The Australian Senate has formally censured a lawmaker who sparked outrage by blaming the New Zealand mosque attacks on Muslim migration.
Senator Fraser Anning, a far-right independent, made his comments on the day of the shootings in Christchurch which killed 50 people last month.
On Wednesday, lawmakers from across the political spectrum condemned his "inflammatory and divisive" remarks.
Mr Anning said the censure was "an attack on free speech".
The reprimand, the fifth to be passed by the Senate in the past decade, stated that Mr Anning's remarks last month did not reflect the views of the parliament or the Australian people.
He had said: "The real cause of bloodshed on New Zealand streets today is the immigration program that allowed Muslim fanatics to migrate to New Zealand in the first place."
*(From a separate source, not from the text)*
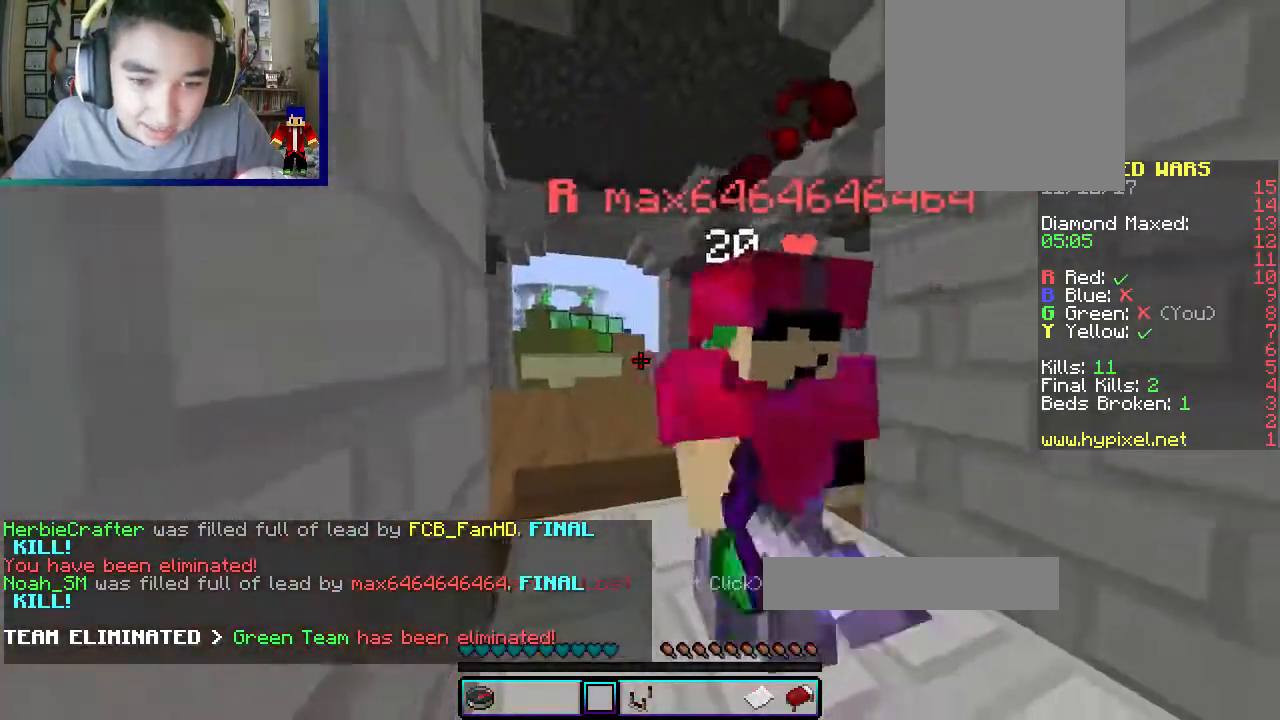
{"keys": ["a", "w"], "mouse": []}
His comments were "shameful" and "appalling", other lawmakers told the Senate. The censure read that Mr Anning had sought to "attribute blame to victims of a horrific crime and to vilify people on the basis of religion".
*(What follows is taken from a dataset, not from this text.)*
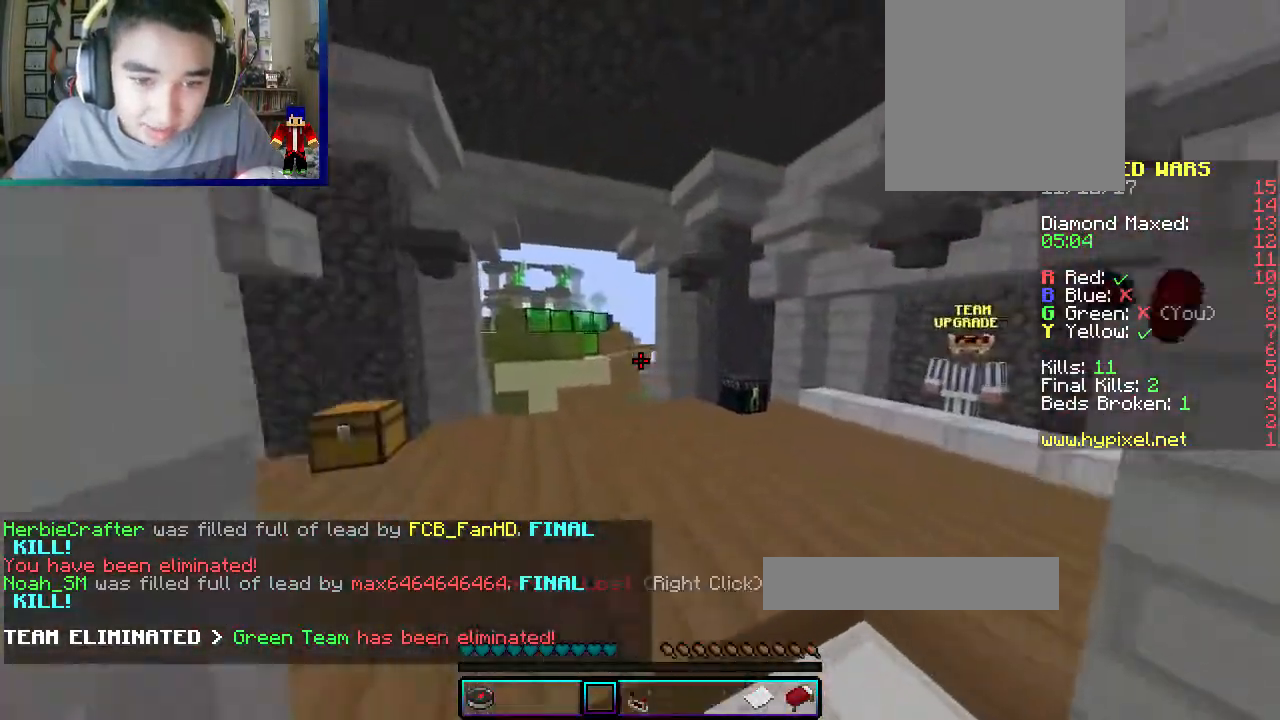
{"keys": ["w"], "mouse": [], "events": [[150, "a", "up"]]}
More than 1.4 million people signed a petition demanding Mr Anning's resignation in the days following his comments on 15 March.
At the time, New Zealand Prime Minister Jacinda Ardern called his remarks "a disgrace".
In one highly publicised incident, a teenage protester squashed an egg on the senator's head during a press briefing.
Mr Anning has repeatedly defended his comments. He left the Senate on Wednesday before the motion was passed.